**About this task**
Once you find the line with "How can I improve my profile to" in the data that follows, repeat it and every line after it exactly, through the line with "protocols like HTTPS".

**Supplied entries**

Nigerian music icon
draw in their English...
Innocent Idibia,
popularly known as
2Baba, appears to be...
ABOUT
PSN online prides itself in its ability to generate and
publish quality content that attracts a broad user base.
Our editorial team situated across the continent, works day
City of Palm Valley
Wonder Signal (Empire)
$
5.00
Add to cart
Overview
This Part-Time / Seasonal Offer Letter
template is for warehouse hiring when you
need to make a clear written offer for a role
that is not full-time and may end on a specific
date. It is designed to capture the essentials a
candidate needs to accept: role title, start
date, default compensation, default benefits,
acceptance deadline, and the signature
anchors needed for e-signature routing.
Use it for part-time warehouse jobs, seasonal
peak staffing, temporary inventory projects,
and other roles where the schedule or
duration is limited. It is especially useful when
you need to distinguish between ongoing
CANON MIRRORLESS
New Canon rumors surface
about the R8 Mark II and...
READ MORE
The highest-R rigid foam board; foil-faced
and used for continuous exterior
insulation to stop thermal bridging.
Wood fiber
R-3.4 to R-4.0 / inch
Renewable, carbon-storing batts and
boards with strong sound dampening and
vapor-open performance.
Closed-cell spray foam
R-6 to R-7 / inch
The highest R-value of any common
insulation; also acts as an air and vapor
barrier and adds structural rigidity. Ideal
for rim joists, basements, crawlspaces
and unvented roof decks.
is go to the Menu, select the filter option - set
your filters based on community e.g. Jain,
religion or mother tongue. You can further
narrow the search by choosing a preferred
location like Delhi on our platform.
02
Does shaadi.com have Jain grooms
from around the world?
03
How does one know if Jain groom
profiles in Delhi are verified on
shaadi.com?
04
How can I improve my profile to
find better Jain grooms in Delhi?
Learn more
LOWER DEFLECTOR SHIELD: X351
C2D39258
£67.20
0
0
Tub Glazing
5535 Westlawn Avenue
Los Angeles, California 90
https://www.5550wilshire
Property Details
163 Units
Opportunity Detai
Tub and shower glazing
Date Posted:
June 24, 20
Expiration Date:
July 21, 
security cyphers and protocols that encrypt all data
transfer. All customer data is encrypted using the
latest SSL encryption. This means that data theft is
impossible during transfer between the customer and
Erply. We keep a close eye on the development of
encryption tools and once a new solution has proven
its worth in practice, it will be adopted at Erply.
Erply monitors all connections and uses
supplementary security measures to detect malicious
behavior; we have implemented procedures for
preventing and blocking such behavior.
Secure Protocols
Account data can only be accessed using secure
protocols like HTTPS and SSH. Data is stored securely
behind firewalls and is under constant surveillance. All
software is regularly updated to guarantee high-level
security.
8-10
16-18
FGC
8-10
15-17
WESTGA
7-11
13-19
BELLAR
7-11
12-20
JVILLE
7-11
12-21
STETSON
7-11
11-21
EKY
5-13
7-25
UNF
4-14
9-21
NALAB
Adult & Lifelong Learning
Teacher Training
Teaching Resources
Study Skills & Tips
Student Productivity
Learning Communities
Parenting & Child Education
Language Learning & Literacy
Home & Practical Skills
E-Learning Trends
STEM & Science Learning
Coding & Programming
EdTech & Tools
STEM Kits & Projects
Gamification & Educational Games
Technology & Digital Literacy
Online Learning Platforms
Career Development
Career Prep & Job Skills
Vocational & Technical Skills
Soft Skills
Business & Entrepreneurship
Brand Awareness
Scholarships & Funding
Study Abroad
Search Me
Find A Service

**Solution to this problem**
How can I improve my profile to
find better Jain grooms in Delhi?
Learn more
LOWER DEFLECTOR SHIELD: X351
C2D39258
£67.20
0
0
Tub Glazing
5535 Westlawn Avenue
Los Angeles, California 90
https://www.5550wilshire
Property Details
163 Units
Opportunity Detai
Tub and shower glazing
Date Posted:
June 24, 20
Expiration Date:
July 21, 
security cyphers and protocols that encrypt all data
transfer. All customer data is encrypted using the
latest SSL encryption. This means that data theft is
impossible during transfer between the customer and
Erply. We keep a close eye on the development of
encryption tools and once a new solution has proven
its worth in practice, it will be adopted at Erply.
Erply monitors all connections and uses
supplementary security measures to detect malicious
behavior; we have implemented procedures for
preventing and blocking such behavior.
Secure Protocols
Account data can only be accessed using secure
protocols like HTTPS and SSH. Data is stored securely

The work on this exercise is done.